Research from scientists in the United States and Germany has unveiled new insights into the origins of Alzheimer’s disease, suggesting that the initial triggers may lie at the brain’s borders rather than within its core. This study highlights the role of the blood-brain barrier, which consists of blood vessels and immune cells that protect the brain, in the disease’s onset.
Traditionally, Alzheimer’s research has focused on the protein clumps and tangles that damage neurons inside the brain. However, the findings from the Gladstone Institute of Neurological Disease indicate that compromised barriers could allow harmful intruders to enter and initiate the disease. Neuroscientist Andrew Yang emphasizes this shift in focus, stating, “When studying diseases affecting the brain, most research has focused on its resident neurons. I hope our findings lead to more interest in the cells forming the brain’s borders, which might actually take center stage in diseases like Alzheimer’s.”
This research builds on previous genetic studies that have shown variations in DNA sequences associated with neurological conditions often occur in regulatory regions outside of protein-coding genes. These regions play a crucial role in fine-tuning gene expression and controlling cellular activity.
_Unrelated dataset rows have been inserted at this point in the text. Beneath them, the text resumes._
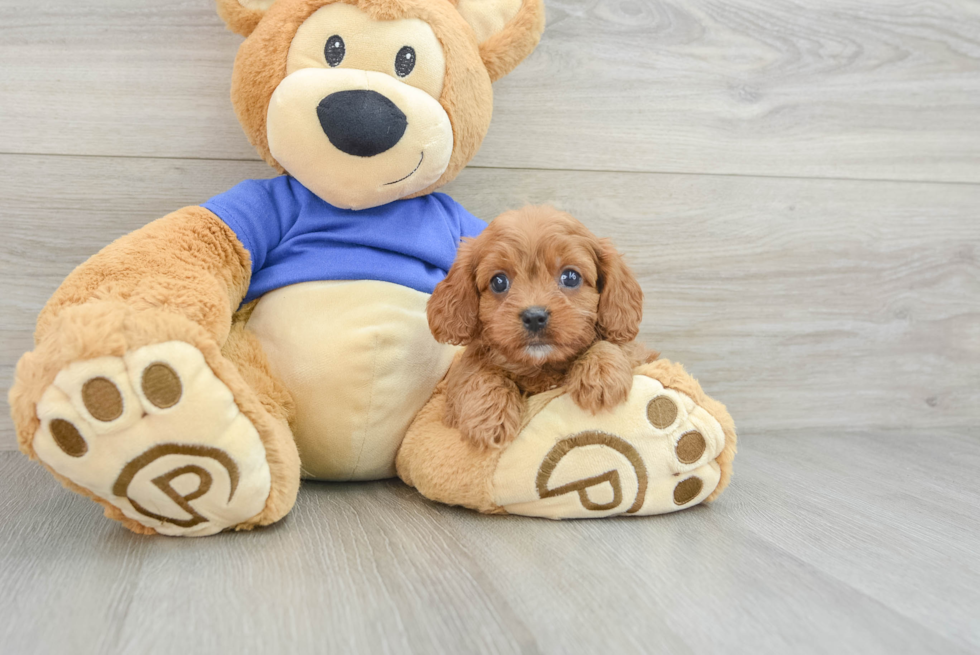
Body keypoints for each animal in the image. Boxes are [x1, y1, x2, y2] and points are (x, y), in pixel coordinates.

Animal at [428, 208, 660, 448]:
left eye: (571, 277)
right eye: (499, 282)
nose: (534, 317)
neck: (541, 366)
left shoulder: (639, 353)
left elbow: (613, 344)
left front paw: (601, 374)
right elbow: (476, 373)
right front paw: (488, 416)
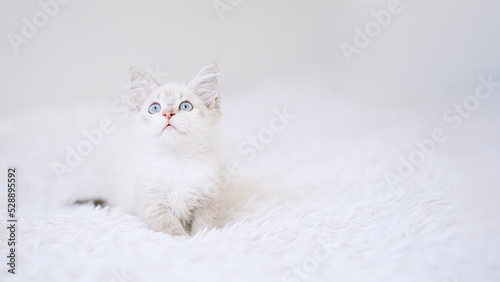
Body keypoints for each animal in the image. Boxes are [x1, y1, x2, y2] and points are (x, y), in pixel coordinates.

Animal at [106, 64, 222, 236]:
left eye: (185, 106)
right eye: (154, 108)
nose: (168, 113)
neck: (176, 160)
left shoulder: (208, 196)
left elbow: (205, 222)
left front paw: (202, 236)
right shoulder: (150, 200)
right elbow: (167, 223)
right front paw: (182, 238)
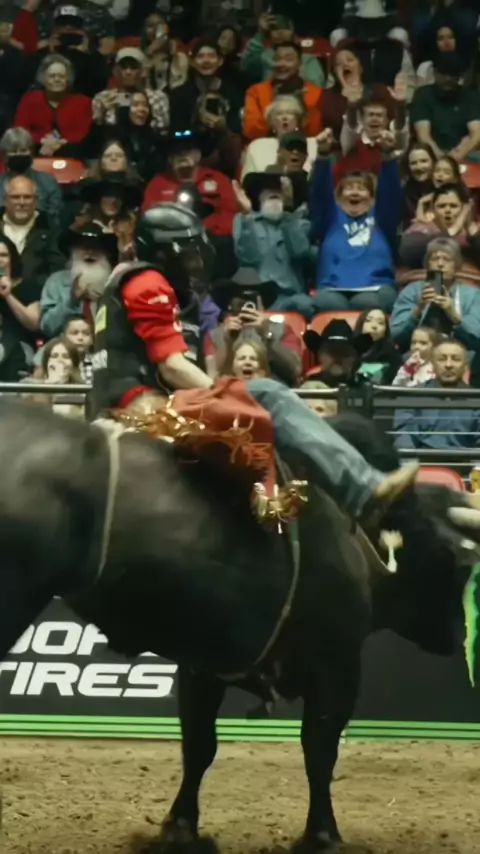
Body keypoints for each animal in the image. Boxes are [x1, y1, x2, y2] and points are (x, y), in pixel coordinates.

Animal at [0, 399, 478, 852]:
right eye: (456, 562)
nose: (457, 634)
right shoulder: (337, 667)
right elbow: (319, 750)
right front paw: (322, 835)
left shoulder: (203, 666)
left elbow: (199, 746)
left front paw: (180, 830)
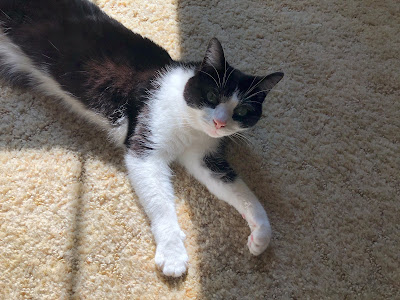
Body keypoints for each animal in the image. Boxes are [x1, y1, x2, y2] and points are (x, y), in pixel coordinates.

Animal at [0, 0, 282, 278]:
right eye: (212, 95)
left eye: (242, 111)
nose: (220, 122)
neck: (189, 124)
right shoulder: (145, 146)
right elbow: (160, 202)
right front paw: (173, 252)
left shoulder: (204, 156)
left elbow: (237, 188)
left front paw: (261, 233)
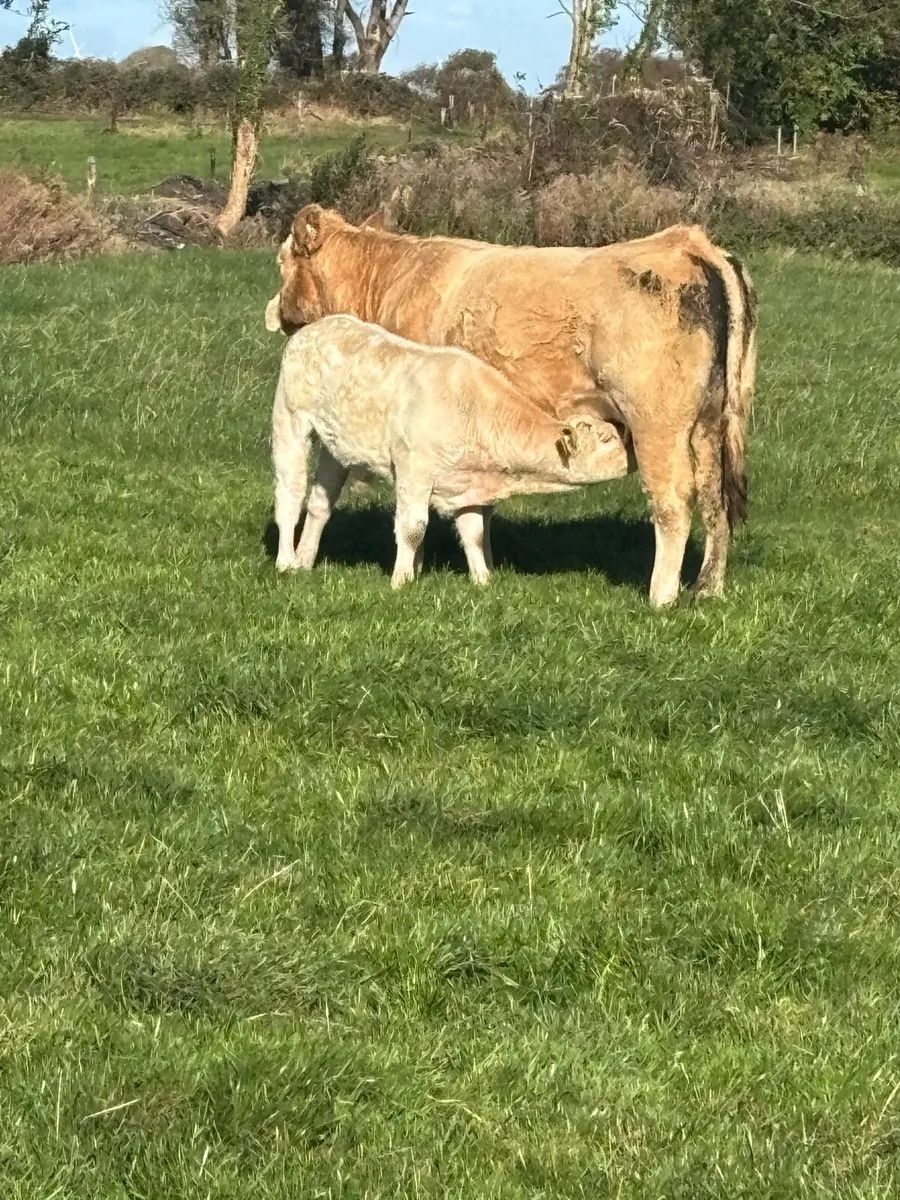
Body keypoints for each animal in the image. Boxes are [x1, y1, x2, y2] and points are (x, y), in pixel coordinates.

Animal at [269, 313, 632, 587]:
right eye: (607, 439)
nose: (632, 444)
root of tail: (318, 326)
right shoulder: (414, 469)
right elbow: (413, 528)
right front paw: (402, 580)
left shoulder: (466, 482)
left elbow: (474, 533)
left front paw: (483, 580)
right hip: (290, 422)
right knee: (290, 495)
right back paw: (286, 561)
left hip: (336, 449)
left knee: (320, 501)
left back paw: (304, 560)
Innovative Genetic Analysis Technology
The research team developed a new technology called MultiVINE-seq, which isolates vascular and immune cells from brain tissue. This method allows scientists to measure gene activity and chromatin accessibility, providing a layered understanding of genetic variations that are linked to Alzheimer’s and other brain diseases. The team analyzed 30 postmortem brain tissue samples from individuals with and without neurological diseases, uncovering significant patterns.
Their findings revealed that many genetic variations are associated with endothelial cells, which regulate access to the brain, and T cells, key players in the immune response. Notably, certain genetic variants suggested that inflammatory immune cells could potentially trigger or accelerate Alzheimer’s. “Before this, we knew these genetic variants increased disease risk, but we didn’t know where or how they acted in the context of brain barrier cell types,” said Madigan Reid, another neuroscientist at the Gladstone Institute.
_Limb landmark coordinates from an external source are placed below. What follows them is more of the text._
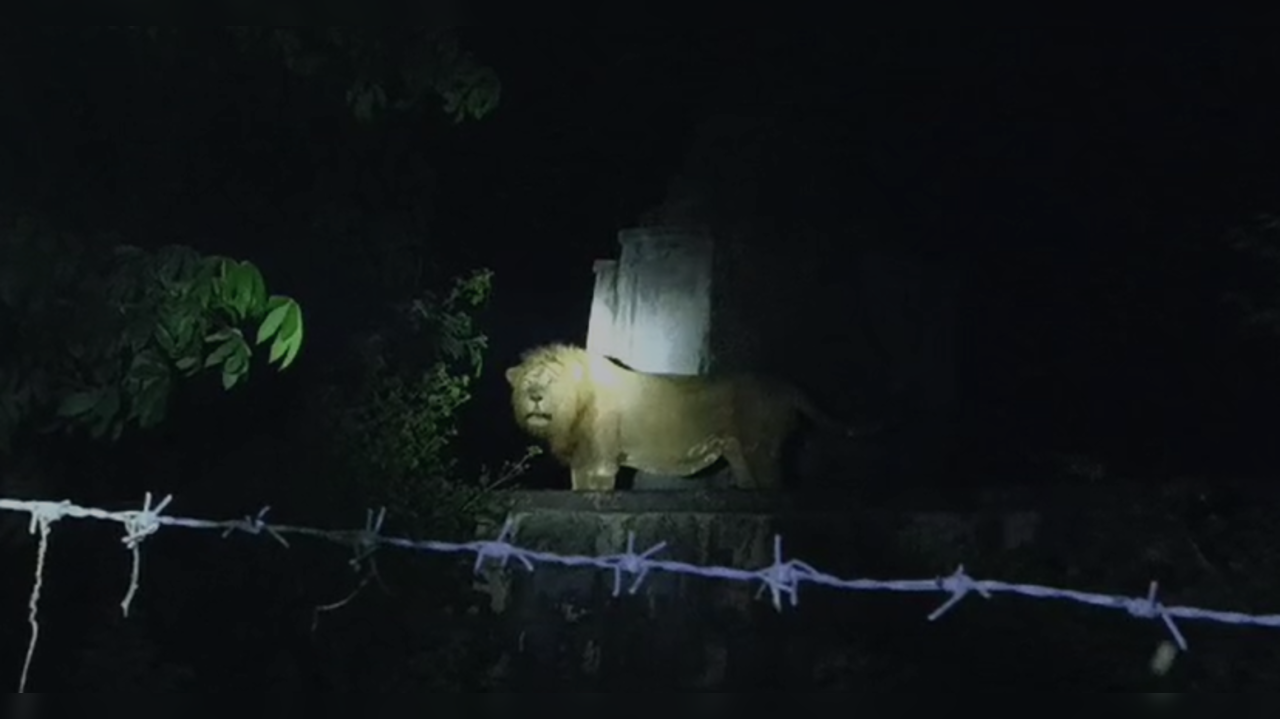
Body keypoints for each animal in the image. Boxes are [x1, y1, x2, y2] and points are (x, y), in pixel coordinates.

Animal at [504, 340, 865, 486]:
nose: (535, 397)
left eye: (551, 382)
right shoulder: (581, 463)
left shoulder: (602, 465)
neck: (570, 415)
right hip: (738, 453)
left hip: (761, 450)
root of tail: (787, 385)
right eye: (528, 384)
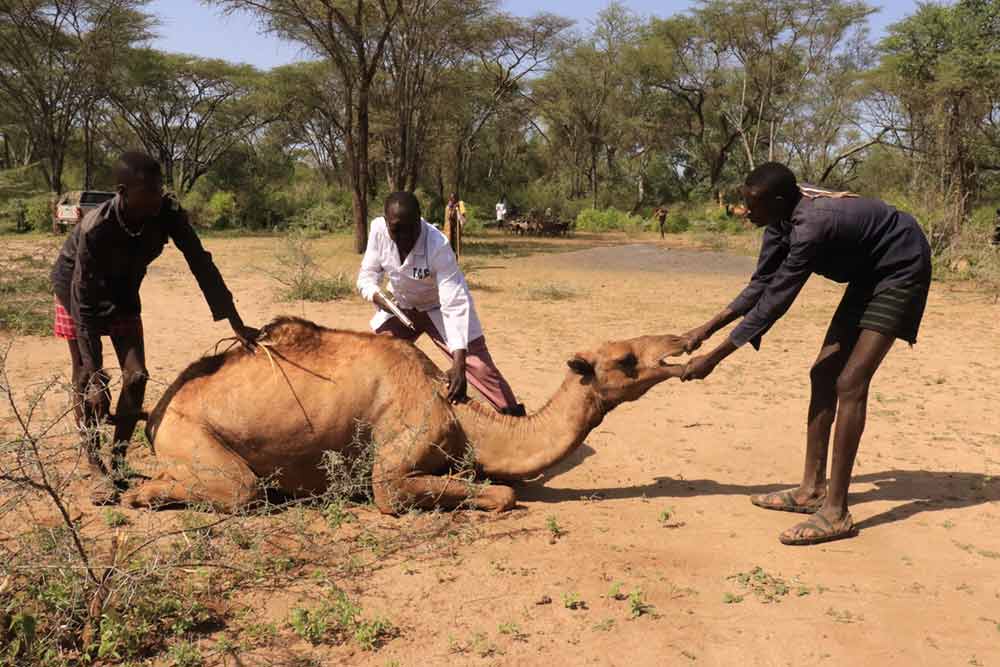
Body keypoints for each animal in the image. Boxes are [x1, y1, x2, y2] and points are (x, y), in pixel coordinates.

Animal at [123, 316, 688, 516]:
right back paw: (140, 495)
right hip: (189, 434)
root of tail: (155, 416)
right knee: (242, 490)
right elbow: (499, 495)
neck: (464, 421)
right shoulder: (395, 465)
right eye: (626, 360)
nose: (683, 345)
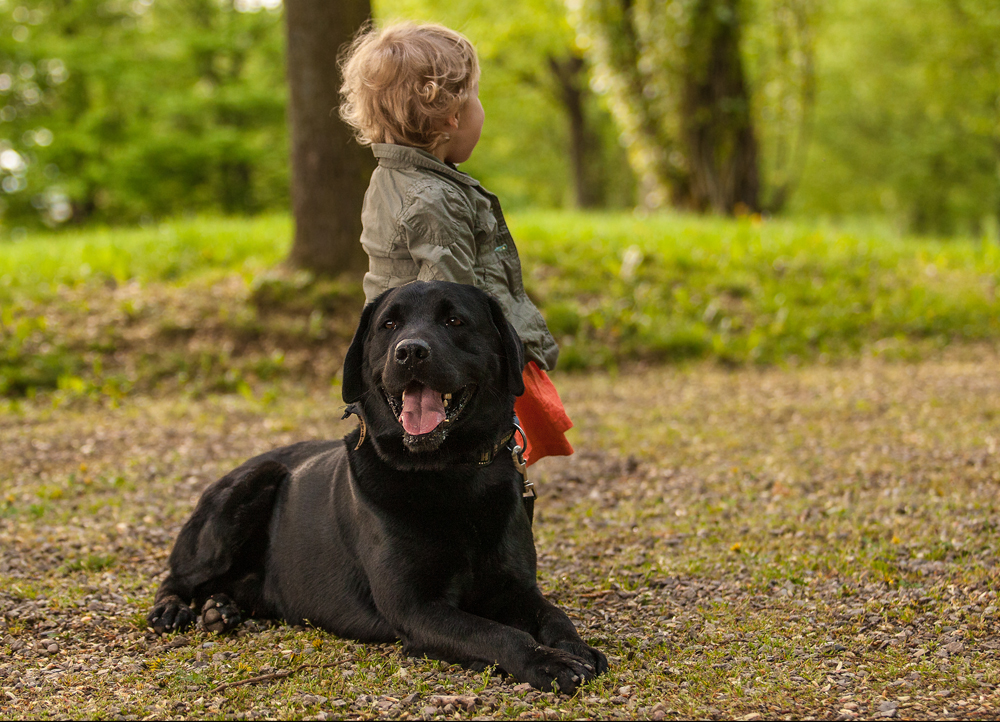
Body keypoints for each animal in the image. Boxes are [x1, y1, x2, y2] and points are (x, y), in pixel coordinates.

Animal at [145, 280, 604, 692]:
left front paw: (576, 648)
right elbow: (497, 633)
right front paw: (548, 663)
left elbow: (554, 615)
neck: (448, 474)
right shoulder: (415, 607)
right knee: (177, 577)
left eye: (455, 320)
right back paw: (173, 611)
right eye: (389, 325)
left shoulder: (515, 587)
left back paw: (220, 609)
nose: (410, 351)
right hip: (250, 487)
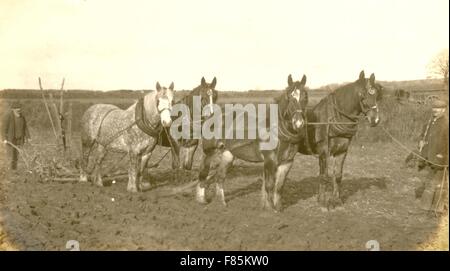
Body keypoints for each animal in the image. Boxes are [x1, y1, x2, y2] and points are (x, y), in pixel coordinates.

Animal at [195, 74, 308, 212]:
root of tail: (210, 116)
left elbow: (279, 187)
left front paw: (278, 209)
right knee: (203, 172)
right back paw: (201, 198)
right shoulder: (270, 160)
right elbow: (269, 185)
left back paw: (221, 203)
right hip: (209, 151)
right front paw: (269, 210)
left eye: (305, 96)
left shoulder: (287, 162)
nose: (299, 123)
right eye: (289, 97)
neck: (277, 130)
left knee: (220, 177)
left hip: (228, 153)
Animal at [298, 70, 382, 210]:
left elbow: (337, 176)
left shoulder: (342, 151)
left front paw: (336, 200)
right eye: (362, 95)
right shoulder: (323, 152)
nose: (375, 120)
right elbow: (324, 176)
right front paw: (322, 202)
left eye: (376, 94)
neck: (333, 119)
Understanding Complex Neurodegenerative Diseases
Neurodegenerative diseases like Alzheimer’s are complex, influenced by multiple factors, which makes progress toward effective treatments slow. Nevertheless, this study adds a vital piece to the puzzle, enhancing our understanding of how diseases originate.
Previous research has also connected Alzheimer’s to broader immune system issues beyond the brain. The current study further suggests that different genetic risk variants affect the brain’s borders in unique ways depending on the specific disease. This information could provide critical insights into developing targeted treatments.
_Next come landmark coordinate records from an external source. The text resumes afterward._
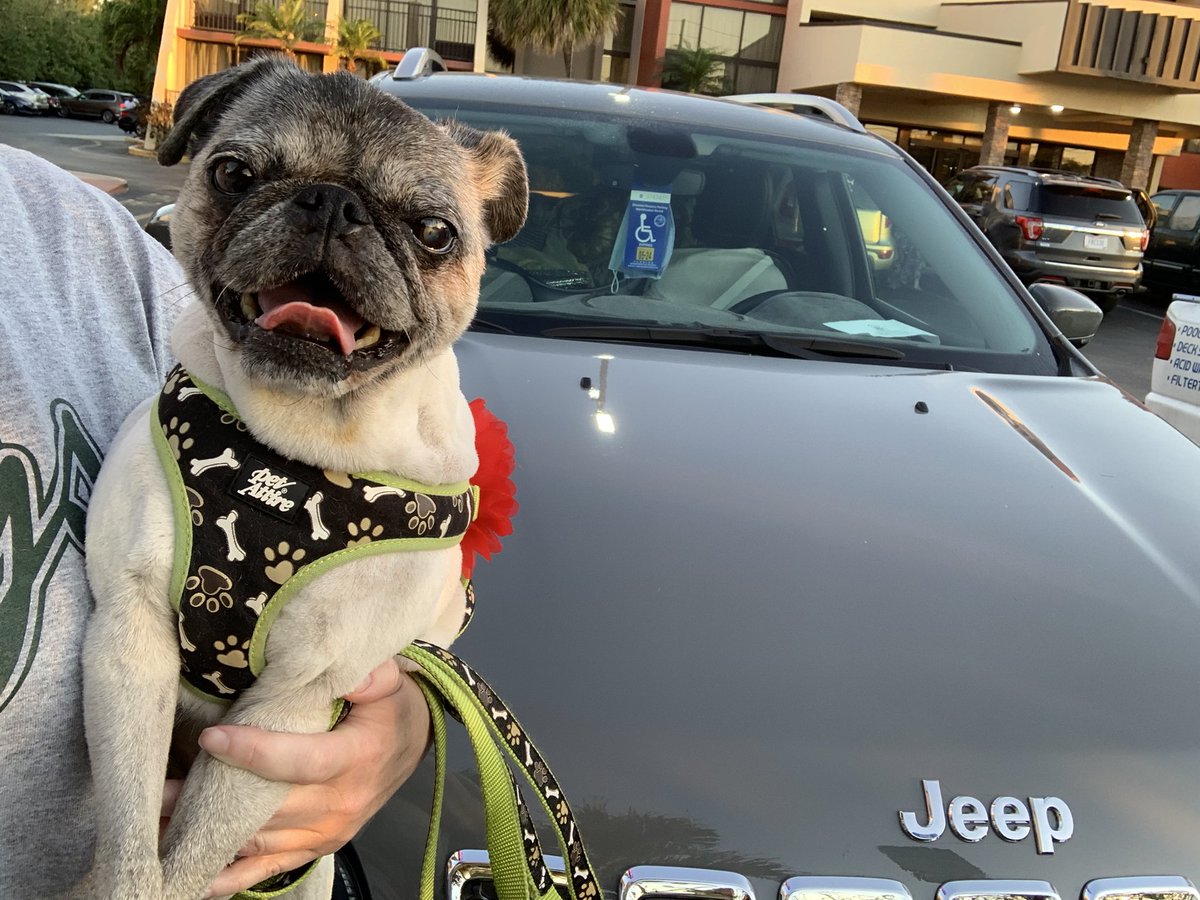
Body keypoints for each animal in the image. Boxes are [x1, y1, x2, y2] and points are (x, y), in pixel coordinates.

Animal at [76, 58, 525, 900]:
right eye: (234, 173)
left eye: (435, 233)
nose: (332, 204)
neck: (291, 452)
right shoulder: (129, 640)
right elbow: (128, 836)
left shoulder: (292, 707)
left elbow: (192, 863)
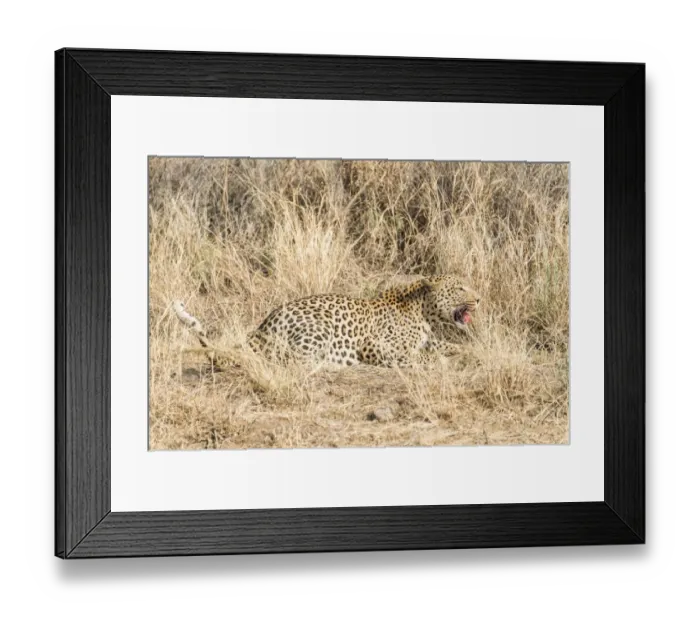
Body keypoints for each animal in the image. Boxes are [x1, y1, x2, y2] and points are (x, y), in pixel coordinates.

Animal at [173, 275, 480, 369]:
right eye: (460, 287)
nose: (479, 299)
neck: (423, 312)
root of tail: (261, 328)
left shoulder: (429, 340)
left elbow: (444, 346)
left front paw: (469, 351)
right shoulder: (374, 345)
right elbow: (416, 356)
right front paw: (436, 361)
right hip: (319, 328)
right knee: (292, 361)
Yang concluded, “This work brings the brain’s vascular and immune cells into the spotlight. Given their unique location and role in establishing the brain’s relationship with the body and outside world, our work could inform new, more accessible drug targets and lifestyle interventions to protect the brain from the outside in.”
The findings were published in the journal Neuron, marking an important step forward in Alzheimer’s research and offering hope for future treatments.